My father was his father's eldest child. His mother died at his birth. My grandfather, a manufacturer at Ashworth, shortly married again and had several children before losing his second wife. He died while still in middle life, and was found to have left all his property to the children of this second marriage. Astonished and enraged, my father took the ill-advised course of bringing a suit against his eldest stepbrother for “undue influence.” He lost his case, and with it the few hundreds which had descended to him from his mother. Moreover, public opinion in Ashworth went against him; people thought he must have given his father cause for his disinheritance. Bruised and embittered, my father left the town. The money which eventually enabled him to set up for himself in business came from a rich girl cousin, Henrietta Jarmayne,
who conveniently died young. (It was from this Henrietta that my sister had her name.) My mother was always jealous of this cousin, not perhaps without cause; when, later, I heard the story of the legacy I at once jumped to the conclusion that Henrietta had loved my father, and that he would have done better for his comfort to stay in Ashworth and marry her; my father always looked sober and shook his head gravely, at any mention of her name.

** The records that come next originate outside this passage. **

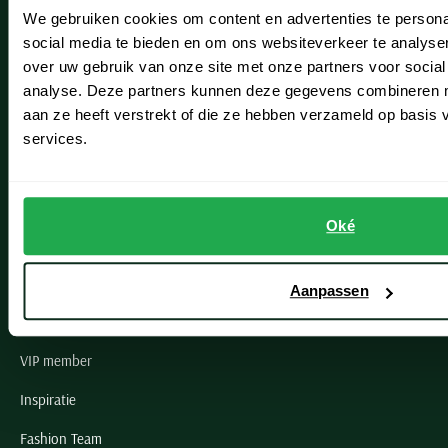
We gebruiken cookies om content en advertenties te persona
Leiderdorp
social media te bieden en om ons websiteverkeer te analyse
Lisse
over uw gebruik van onze site met onze partners voor social
analyse. Deze partners kunnen deze gegevens combineren me
Noordwijk
aan ze heeft verstrekt of die ze hebben verzameld op basis
services.
Oegstgeest
Openingstijden winkels
Oké
Schulte Herenmode
Grote maten herenkleding
Aanpassen
Paul & Shark specialist
VIP member
Inspiratie
Fashion Team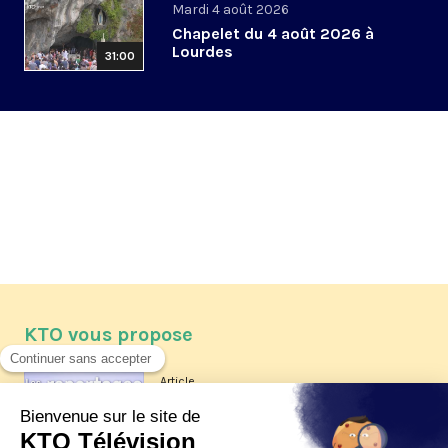
Mardi 4 août 2026
Chapelet du 4 août 2026 à
Lourdes
31:00
KTO vous propose
Article
Les reportages d'été 2026 de KTO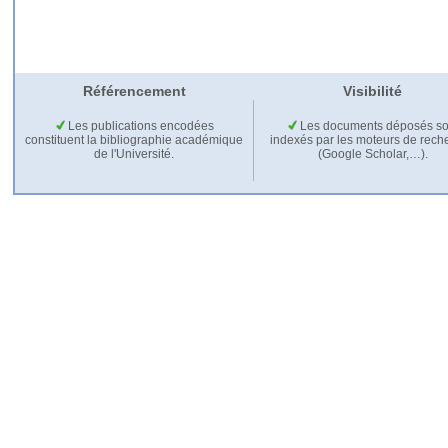
Référencement
Visibilité
Les publications encodées
Les documents déposés so
constituent la bibliographie académique
indexés par les moteurs de rech
de l'Université.
(Google Scholar,…).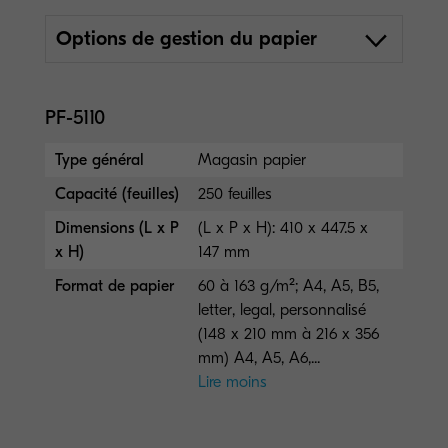
Options de gestion du papier
PF-5110
Type général
Magasin papier
Capacité (feuilles)
250 feuilles
Dimensions (L x P
(L x P x H): 410 x 447.5 x
x H)
147 mm
Format de papier
60 à 163 g/m²; A4, A5, B5,
letter, legal, personnalisé
(148 x 210 mm à 216 x 356
mm) A4, A5, A6,...
Lire moins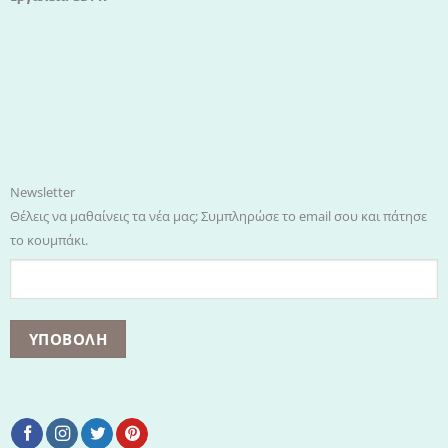
Newsletter
Θέλεις να μαθαίνεις τα νέα μας; Συμπληρώσε το email σου και πάτησε
το κουμπάκι.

But even this does not conclude the recital of my father's misfortunes, for my mother—constricted and unhappy, no doubt, in her new social sphere—shortly after John's birth began to take to drink. The habit grew on her. While she nursed a child, as the saying is, she was fully satisfied and did not need her other indulgence; when the child was weaned and walking she returned to it in despair. Netta (my father told me later) was born because of these recurring phenomena; I should not be surprised even, from the look my father gave me as he recounted these sad histories, to learn that my own birth was determined upon for the same cause, a child between myself and Henry having died in infancy.

So all my father's weaknesses—his exaggerated manners, his undue care for money, his distrust of my mother's impulses, his passion for cleanliness and order, his strict stern puritanic rules of conduct—all had their reason; all were a reaction against the unhappy circumstances of his own life, an anxious loving desire to protect his children from similar troubles. Knowledge of these circumstances and of the inevitable psychological stresses of family life has substituted a deep and loving pity for my father, for the hatred I used to feel for him in my heart.